Transcribe every line of text in the data below verbatim, leaving out the pictures.

*** Input for this task Section Begins ***

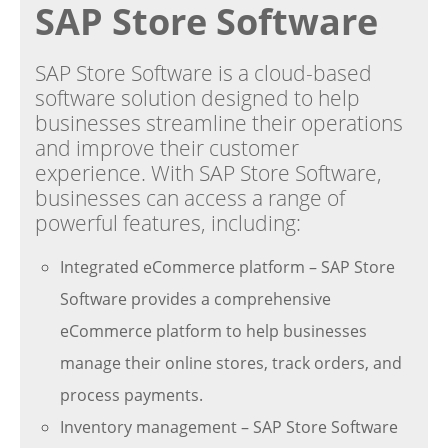
SAP Store Software
SAP Store Software is a cloud-based
software solution designed to help
businesses streamline their operations
and improve their customer
experience. With SAP Store Software,
businesses can access a range of
powerful features, including:
Integrated eCommerce platform – SAP Store
Software provides a comprehensive
eCommerce platform to help businesses
manage their online stores, track orders, and
process payments.
Inventory management – SAP Store Software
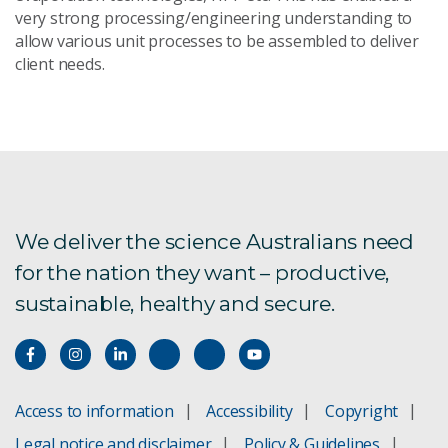
very strong processing/engineering understanding to
allow various unit processes to be assembled to deliver
client needs.
We deliver the science Australians need
for the nation they want – productive,
sustainable, healthy and secure.
Access to information
Accessibility
Copyright
Legal notice and disclaimer
Policy & Guidelines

*** Input for this task Section Ends ***

# [Answer section]
SAP Store Software
SAP Store Software is a cloud-based
software solution designed to help
businesses streamline their operations
and improve their customer
experience. With SAP Store Software,
businesses can access a range of
powerful features, including:
Integrated eCommerce platform – SAP Store
Software provides a comprehensive
eCommerce platform to help businesses
manage their online stores, track orders, and
process payments.
Inventory management – SAP Store Software
very strong processing/engineering understanding to
allow various unit processes to be assembled to deliver
client needs.
We deliver the science Australians need
for the nation they want – productive,
sustainable, healthy and secure.
Access to information
Accessibility
Copyright
Legal notice and disclaimer
Policy & Guidelines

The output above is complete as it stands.